> **TASK OBJECTIVE**
For this listing, the lines between the one holding "photomicrograph shows immunohistochemistry" and the one holding "stained for a", inclusive, must be set down exactly.

> **INFORMATION SHOWN**
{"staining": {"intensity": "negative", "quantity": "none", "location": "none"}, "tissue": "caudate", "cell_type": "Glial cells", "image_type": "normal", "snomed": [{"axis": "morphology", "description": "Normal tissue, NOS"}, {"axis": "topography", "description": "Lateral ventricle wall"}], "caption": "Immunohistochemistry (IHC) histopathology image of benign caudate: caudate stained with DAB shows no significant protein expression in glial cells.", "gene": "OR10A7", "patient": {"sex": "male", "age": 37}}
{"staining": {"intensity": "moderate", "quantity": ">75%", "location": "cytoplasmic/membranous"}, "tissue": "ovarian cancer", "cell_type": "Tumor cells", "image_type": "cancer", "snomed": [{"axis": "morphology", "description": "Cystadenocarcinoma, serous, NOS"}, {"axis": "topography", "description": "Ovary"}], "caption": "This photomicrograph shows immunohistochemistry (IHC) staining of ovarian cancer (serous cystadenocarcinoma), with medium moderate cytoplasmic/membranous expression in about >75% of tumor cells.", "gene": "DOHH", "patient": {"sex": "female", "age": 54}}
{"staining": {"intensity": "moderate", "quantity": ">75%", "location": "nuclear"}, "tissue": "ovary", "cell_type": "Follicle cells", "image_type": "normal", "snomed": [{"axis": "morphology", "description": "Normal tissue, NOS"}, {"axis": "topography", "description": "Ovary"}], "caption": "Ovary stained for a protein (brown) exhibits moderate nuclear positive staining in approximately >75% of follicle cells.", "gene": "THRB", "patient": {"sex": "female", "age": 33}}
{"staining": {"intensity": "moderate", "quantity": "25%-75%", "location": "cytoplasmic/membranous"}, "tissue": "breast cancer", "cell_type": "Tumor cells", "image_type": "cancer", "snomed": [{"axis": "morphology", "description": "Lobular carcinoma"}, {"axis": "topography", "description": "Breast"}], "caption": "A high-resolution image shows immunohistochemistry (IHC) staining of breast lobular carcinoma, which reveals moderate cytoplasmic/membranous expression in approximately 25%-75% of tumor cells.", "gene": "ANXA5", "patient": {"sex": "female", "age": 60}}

> **EXERCISE RESPONSE**
{"staining": {"intensity": "moderate", "quantity": ">75%", "location": "cytoplasmic/membranous"}, "tissue": "ovarian cancer", "cell_type": "Tumor cells", "image_type": "cancer", "snomed": [{"axis": "morphology", "description": "Cystadenocarcinoma, serous, NOS"}, {"axis": "topography", "description": "Ovary"}], "caption": "This photomicrograph shows immunohistochemistry (IHC) staining of ovarian cancer (serous cystadenocarcinoma), with medium moderate cytoplasmic/membranous expression in about >75% of tumor cells.", "gene": "DOHH", "patient": {"sex": "female", "age": 54}}
{"staining": {"intensity": "moderate", "quantity": ">75%", "location": "nuclear"}, "tissue": "ovary", "cell_type": "Follicle cells", "image_type": "normal", "snomed": [{"axis": "morphology", "description": "Normal tissue, NOS"}, {"axis": "topography", "description": "Ovary"}], "caption": "Ovary stained for a protein (brown) exhibits moderate nuclear positive staining in approximately >75% of follicle cells.", "gene": "THRB", "patient": {"sex": "female", "age": 33}}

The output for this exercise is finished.